Cet article 86 est suivi de deux autres articles, le 88 (codifié 4311-1) et le 89 ( codifié 5125-23-1). Selon le premier, « l’infirmier ou l’infirmière est autorisé à renouveler les prescriptions datant de moins d’un an de médicaments contraceptifs oraux dont la liste est fixée par arrêté du ministre chargé de la santé » et le deuxième stipule que, « s’agissant de ces mêmes contraceptifs oraux, lorsque la durée de validité d’une ordonnance datant de moins d’un an est expirée, le pharmacien peut dispenser les médicaments nécessaires à la poursuite du traitement, s’ils figurent sur une liste fixée par arrêté du ministre de la santé. »

La loi HPST a ainsi instauré un transfert qui n’est pas une délégation de tâches, c’est-à-dire qui n’est pas un acte effectué sous la surveillance du praticien spécialisé.

Le conseil de l’ordre des médecins, qui n’est pas opposé, par principe, à la délégation de tâches, s’est élevé contre ce transfert.

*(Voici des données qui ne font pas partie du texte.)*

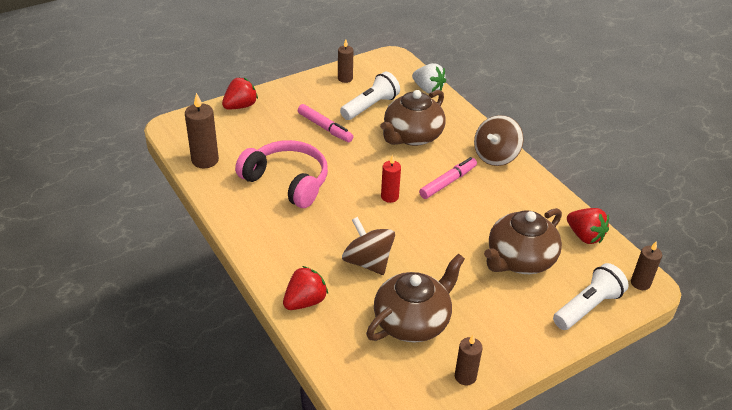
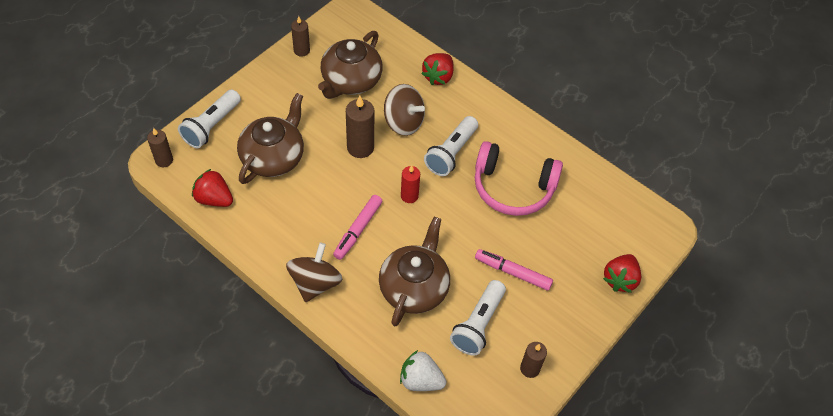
camera: 160 degrees right, 15 degrees up
(205, 160) = (604, 192): brown candle -> brown candle (360, 147)
(331, 222) = (451, 153): none -> white flashlight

Il a écrit à la Direction générale de la santé le 15 avril 2010 au moment de la fixation de la liste qui est visée par ces articles du code de la santé. Il avait demandé la suppression de ces dispositions susceptibles de faire courir des risques aux patientes et d’entraîner une prise en charge dégradée. Il précise que le texte réglementaire « ne prévoit aucune exigence quant à la présentation de l’original de l’ordonnance initialement prescrite, aucune obligation pour le pharmacien ou l’infirmier d’inscrire sur l’original de l’ordonnance la date et la durée du renouvellement ainsi que de le signer ». Et il indique ensuite : « Il constate et s’inquiète de ce que la liste de médicaments comprend tous les contraceptifs oraux, y compris ceux qui ont des indications très particulières qui nécessitent une prise en charge spécifique qui ne pourrait avoir lieu dans le cadre du dispositif du renouvellement. »

Ce que ces dispositions instaurent, c’est la possibilité pour des femmes, faute de moyen de consulter un(e) gynécologue médical(e), de voir renouveler des ordonnances de contraceptifs oraux dont l’administration, l’utilisation en fait doit être accompagnée normalement d’interrogatoire, d’un examen clinique, d’examens biologiques appropriés, et de conseils d’utilisation. La banalisation de la prescription de la contraception ou de son renouvellement par des personnels paramédicaux ou des sages-femmes, dont la formation médicale est essentiellement axée sur le suivi de la grossesse et de l’accouchement, fera perdre aux femmes le bénéfice pour leur santé qu’elles avaient acquis avec le suivi médical lié à la pilule.

La poursuite d’une telle situation correspondrait à une régression.